By A.R.S. § 40-254, any party in interest may commence an action in the superior court to set aside an order or decision of the Commission on the ground that the order or decision is unlawful or unreasonable. The burden of proof is upon the party seeking to set aside the action of the Commission "to show by clear and satisfactory evidence that it is unreasonable or unlawful". Even if this state were not governed by principles applicable to regulated monopolies, the trial court could not have found that the action of the Commission was unreasonable. The evidence established through the testimony of John Cunningham, operating manager of Harvey, that "* * * there isn't enough business *190 there for two bus lines" is uncontradicted. The Commission in selecting Nava-Hopi over Harvey was not unreasonable simply because when compelled to choose it preferred one rather than the other. The judgment of the superior court must be reversed with directions to reinstate Decision No. 32294.

The foregoing disposes of the controversy as between Nava-Hopi and Harvey. However, the Commission has assigned as error the action of the court below in entering its order directing it to enter a wholly new order or decision in favor of Harvey.

The statute is plain. By A.R.S. § 40-254, subd. C, the superior court shall enter an order affirming, modifying or setting aside the decision or order of the Commission. We construed this section, then § 69-249 A.C.A. 1939, in Maricopa County v. Corporation Commission of Ariz., 79 Ariz. 307, 313, 289 P.2d 183 in this language:

"The court was further without authority under any set of circumstances to do more than to affirm, modify or set aside the order and decision of the commission as expressly provided by the provisions of section 69-249, A.C.A. 1939. The court exercised neither of the powers granted it under said section but undertook to render an entirely new judgment. This in itself renders the judgment null and void."

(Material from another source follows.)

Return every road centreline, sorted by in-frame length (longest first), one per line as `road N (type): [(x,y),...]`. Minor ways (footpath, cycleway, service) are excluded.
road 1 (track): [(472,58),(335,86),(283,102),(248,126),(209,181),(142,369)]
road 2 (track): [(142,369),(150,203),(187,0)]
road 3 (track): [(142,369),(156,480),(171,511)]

In the instant case the trial court did, by indirection, what we expressly prohibited it from doing directly when it ordered the Commission to issue an amended certificate of convenience and necessity.

By Article 15 of the Arizona Constitution, A.R.S., the power of determination is lodged in the Corporation Commission to decide these matters. The word "modify", in A.R.S. § 40-254 empowering the superior court "to affirm, modify or set aside", does not grant a right to exercise or supersede an essential function of another public body. Federal Power Commission v. Idaho Power Company, 344 U.S. 17, 73 S. Ct. 85, 97 L. Ed. 15; G.H. Miller & Company v. United States, 7 Cir., 260 F.2d 286.

Numerous Arizona cases construing A.R.S. § 40-254 unequivocally hold that the hearing before the superior court is de novo and we have construed this to mean the superior court must exercise an "independent judgment". Arizona Corporation Comm. v. Southern Pacific Co., 87 Ariz. 310, 350 P.2d 765; Simms v. Round Valley Light & Power Company, 80 Ariz. 145, 294 P.2d 378; Gibbons v. Arizona Corp. Commission, 75 Ariz. 214, 254 P.2d 1024; Corporation Commission v. Southern Pac. Co., 55 Ariz. 173, 99 P.2d 702; Corporation Commission of Arizona v. People's Freight Line, 41 Ariz. 158, 16 P.2d 420. This only means that the trial court is empowered to *191 reach an independent conclusion. It does not mean that the superior court may enter a judgment independent and free of the confining language of the statute. Moreover, it must reach its conclusion that the Commission's decision was unreasonable or unlawful upon clear and satisfactory evidence. Such was not the case here.

Judgment reversed.

LOCKWOOD, V.C.J., and BERNSTEIN, J., concur.